Express amount of added yeast in g per hL .

Reply: Thank you for your thoughtful and constructive comment. We have made modifications in the text and the revision have been highlighted by using red colored text.

Did you have gelation process during the fermentation? You made a paste from fruit in blender and release pectin. Explain.

Reply: Thank you for your careful comments. As you say some fruits will come out gelatinized first after pulping, such as jujubes. However, sea buckthorn did not gelatinize when making sea buckthorn fruit into sea buckthorn juice using a wallbreaker due to its high oil and water content, and it did not gelatinize during the yeast fermentation process.

Did you add any substances to prevent growth of unwanted microorganisams? Explain.

Reply: Thank you for your careful comments. As you say some fermented drinks are made to ensure that they are not contaminated by stray bacteria during the fermentation process, so preservatives etc are added. However, due to the high acidity of sea buckthorn juice, it is inherently preservative. In addition, our product highlights the natural antioxidant properties and the high nutritional value of sea buckthorn, so we have not added substances to prevent the growth of harmful microorganisms during fermentation.

What was the final content of alcohol expressed in vol%?

Reply: Thank you for your thoughtful and careful comment. The alcohol content of the product at the end of fermentation was 0.45±0.05%, as we have added in subsection 2.3 of the MS. And the revision have been highlighted by using red colored text.

How did you monitored alcohol content to know when to stop fermentation?

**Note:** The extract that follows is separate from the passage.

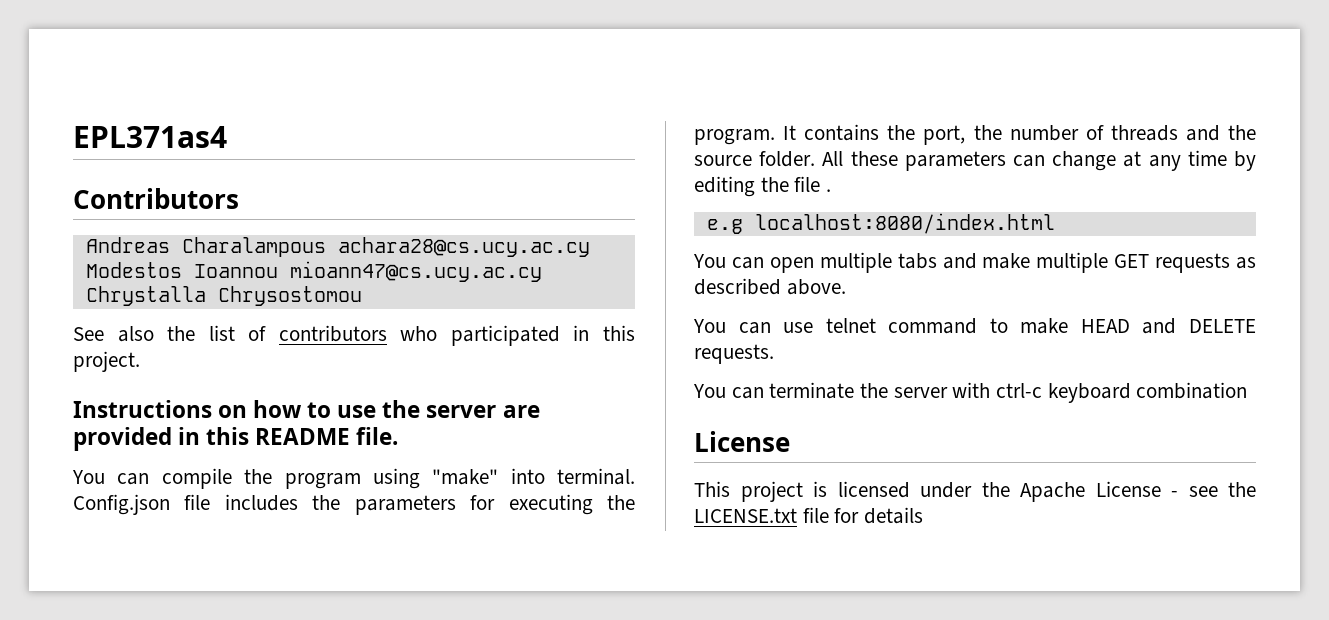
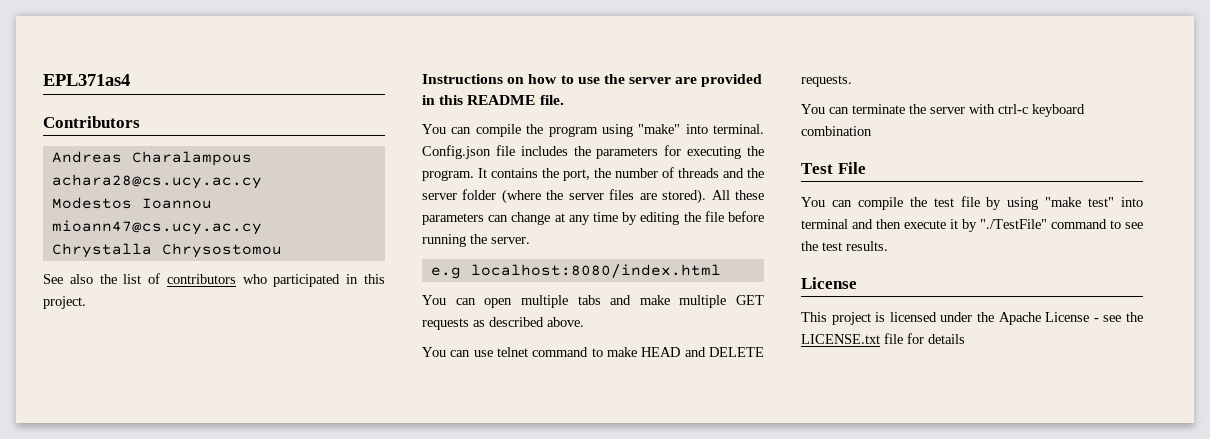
[694,151,816,167] source folder. -> [422,189,707,204] server folder (where the server files are stored).
[826,189,832,192] . -> [728,211,764,222] [422,234,530,247] before running the server.
(1248, 390) none -> [801,162,866,174] [801,196,1143,210] [801,219,1143,232] [801,241,888,251] // Test File // You can compile the test file by using "make test" into terminal and then execute it by "./TestFile" command to see the test results.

Explain

Reply: Thank you for your careful comments. We determined the time of cessation of fermentation based on the soluble solids content and the first method in GB 5009.225-2016 ″Determination of Ethanol Concentration in National Standard Liquor for Food Safety” to determine the alcohol content of the beverage to determine the time to stop fermentation.

How long fermentation did take? Explain.

Reply: Thank you for your careful comments. After a large number of experiments, we found that the alcoholic strength of the beverage could be reached after about 20 h of fermentation.

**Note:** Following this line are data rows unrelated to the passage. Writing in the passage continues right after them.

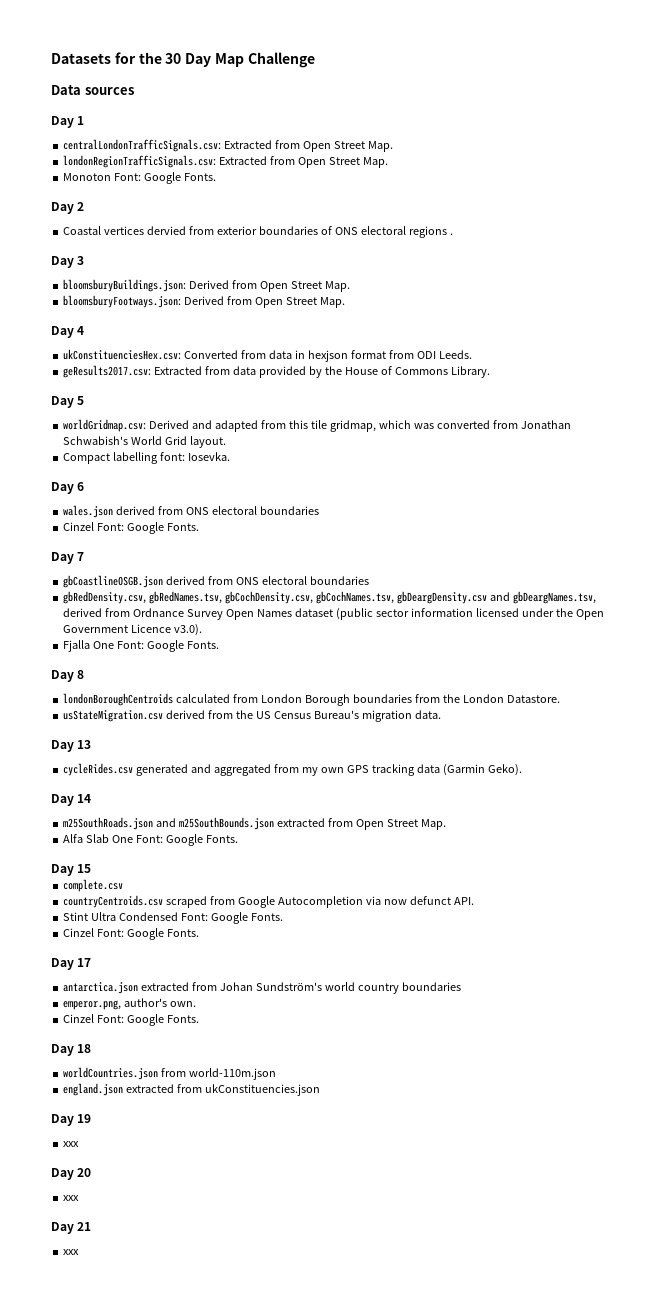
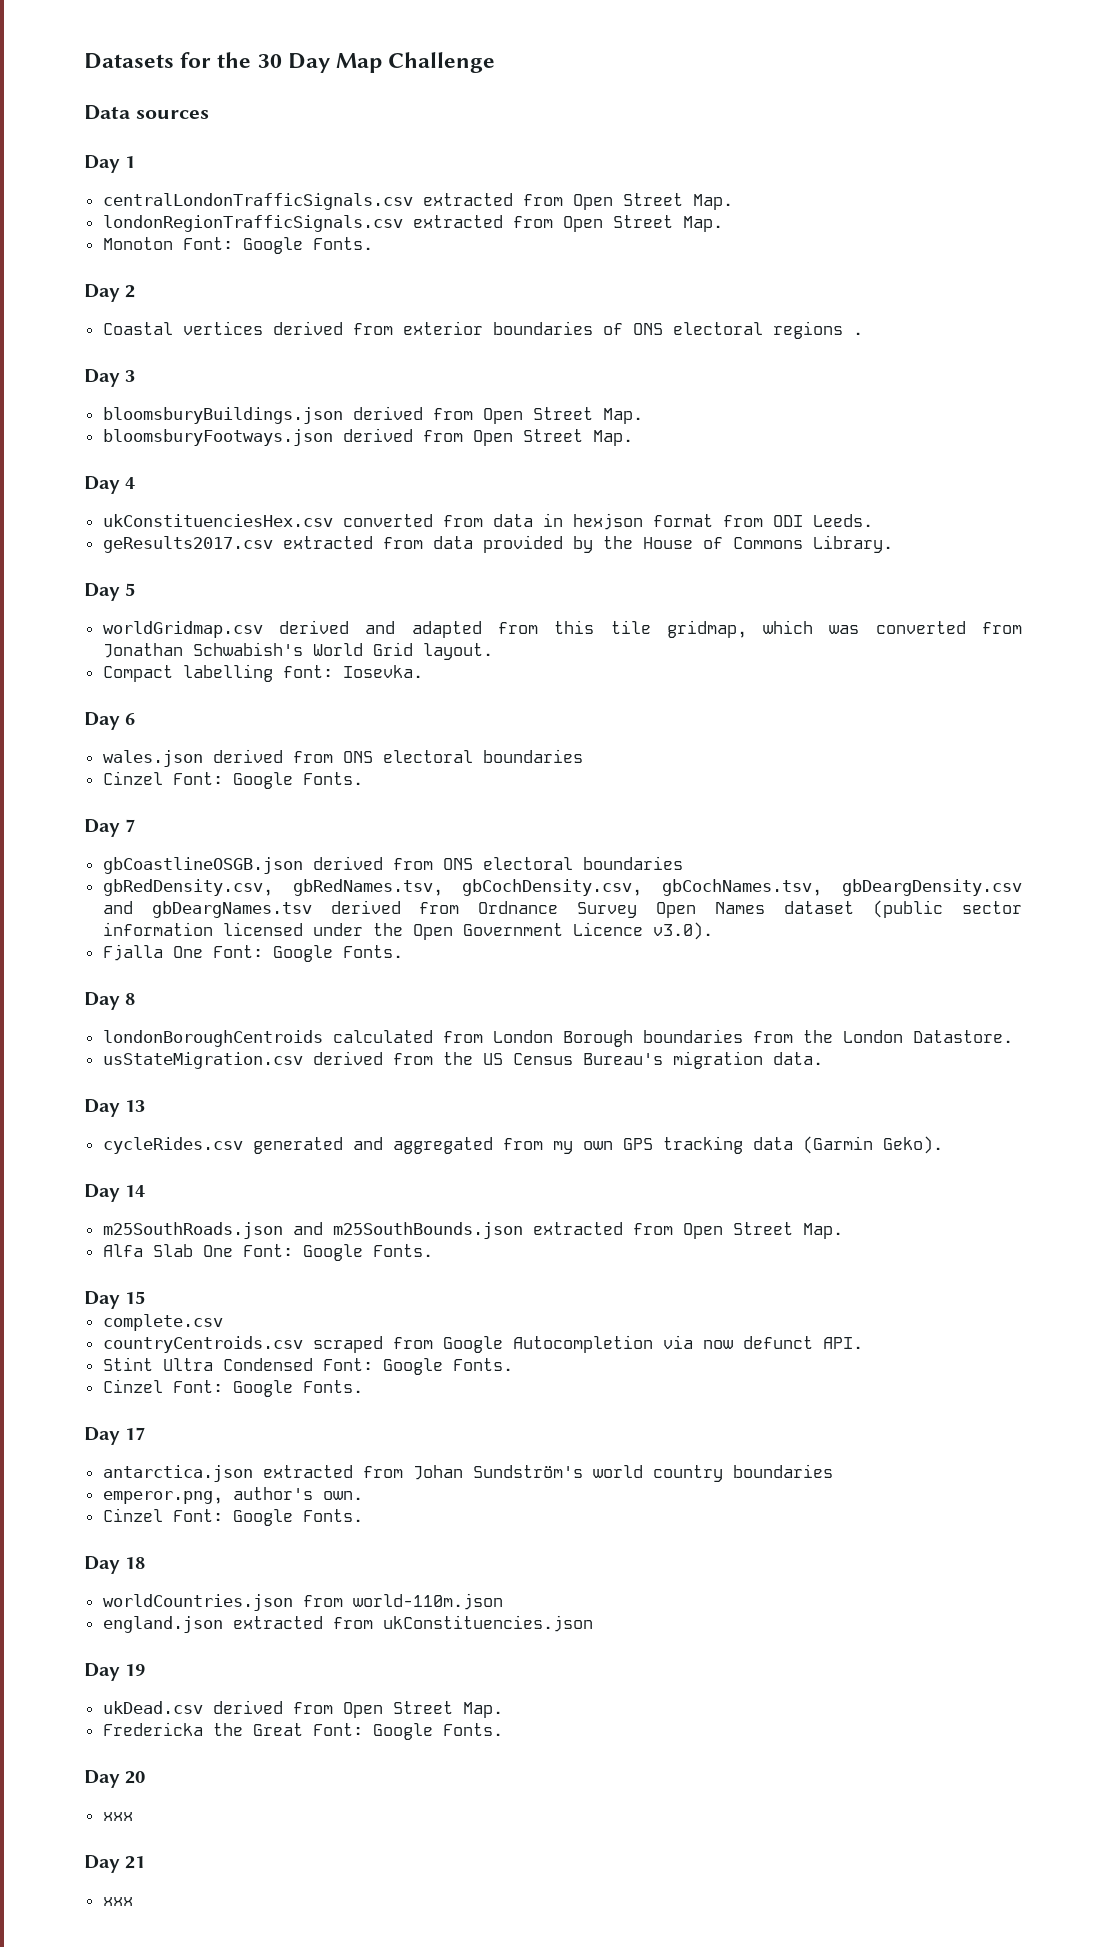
[63,139,393,152] [63,155,268,168] centralLondonTrafficSignals.csv: Extracted from Open Street Map. // londonRegionTrafficSignals.csv: Extracted -> [102,193,733,210] [102,215,503,232] centralLondonTrafficSignals.csv extracted from Open Street Map. // londonRegionTrafficSignals.csv extracted
[147,226,187,235] dervied -> [272,321,343,335] derived
[63,279,350,292] [63,295,225,308] bloomsburyBuildings.json: Derived from Open Street Map. // bloomsburyFootways.json: Derived -> [102,406,643,424] [102,428,413,446] bloomsburyBuildings.json derived from Open Street Map. // bloomsburyFootways.json derived
[63,349,239,360] ukConstituenciesHex.csv: Converted -> [102,514,433,527] ukConstituenciesHex.csv converted
[63,365,203,378] geResults2017.csv: Extracted -> [102,536,373,553] geResults2017.csv extracted
[63,419,190,432] worldGridmap.csv: Derived -> [102,620,349,638] worldGridmap.csv derived
[512,591,596,604] gbDeargNames.tsv, -> [151,901,312,918] gbDeargNames.tsv
[63,1141,80,1147] xxx -> [102,1700,503,1718] [102,1722,503,1740] ukDead.csv derived from Open Street Map. // Fredericka the Great Font: Google Fonts.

In the subsection 2.5. give detailed explanation of methods which were used.

Reply: Thank you for your thoughtful and constructive comment. We have made modifications in the text and the revision have been highlighted by using red colored text.

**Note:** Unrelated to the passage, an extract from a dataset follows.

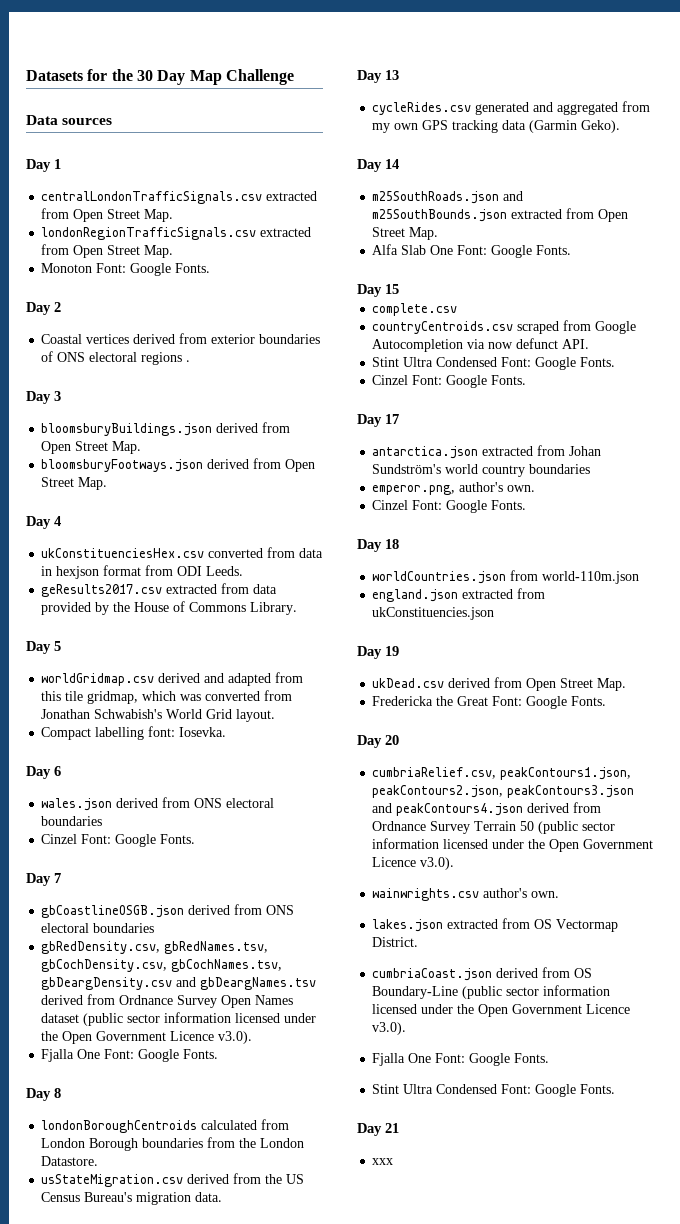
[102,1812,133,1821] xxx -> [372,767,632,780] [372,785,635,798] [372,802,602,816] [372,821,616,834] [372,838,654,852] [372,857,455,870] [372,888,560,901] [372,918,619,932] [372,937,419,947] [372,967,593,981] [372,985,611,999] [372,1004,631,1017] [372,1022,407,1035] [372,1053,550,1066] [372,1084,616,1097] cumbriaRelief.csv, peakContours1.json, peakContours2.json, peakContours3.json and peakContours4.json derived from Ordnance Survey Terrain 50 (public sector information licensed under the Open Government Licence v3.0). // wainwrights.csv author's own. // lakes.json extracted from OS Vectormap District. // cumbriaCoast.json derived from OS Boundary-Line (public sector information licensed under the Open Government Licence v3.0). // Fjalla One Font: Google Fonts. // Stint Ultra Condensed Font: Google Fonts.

Content added to section 2.6: The method of Zhao et al. (2023) was referred to for ABTS radical scavenging activity (ABTS-SA) and DPPH radical scavenging activity (DPPH-SA) detection with slight modification. The ABTS stock solution was prepared by taking 0.20 mL of ABTS and adding 0.20 mL of potassium persulfate and reacting under dark conditions for 12 h. The solution was diluted with anhydrous ethanol (approx. 40-50 times) to A₇₃₄=0.70±0.02. Take 0.10 mL of sample solution and add 3.00 mL of ABTS reserve solution and shake well, let it stand at 35±2℃ for 10 min, and then measure the absorbance value (A_s) at 734 nm. Anhydrous ethanol was used to replace the ABTS reserve solution in the control group (A_d), and distilled water was used to replace the sample in the blank group (A₀). 20 μL of sample solution was added to 80 μL of deionized water and 100 μL of 0.20 mM DPPH solution, and placed at 37℃ for 45 min, and the absorbance value (A_s) was measured at 517 nm. Methanol was used as a control in-stead of DPPH solution (A_d), and distilled water was used as a blank instead of sample (A₀). Both ABTS+ and DPPH were calculated using the formula (1):

% clearance =(1-(A₀-(A_s-A_d)/A₀)) *100% (1)

% clearance =(1-(A_s-A_d)/A₀) *100% (2)

The above antioxidant tests were carried out using TAS-964 enzyme marker (Taian Technology Co., Ltd.) for absorbance value detection, and each sample was repeated three times.

In which units were expressed results in methods in subsection 2.5.

Reply: Thank you for your helpful and careful comments. The units of the DPPH-SA，ABTS-SA and OH-SA are % and the RP-CA of FSBJs is expressed in millimoles of ascorbic acid.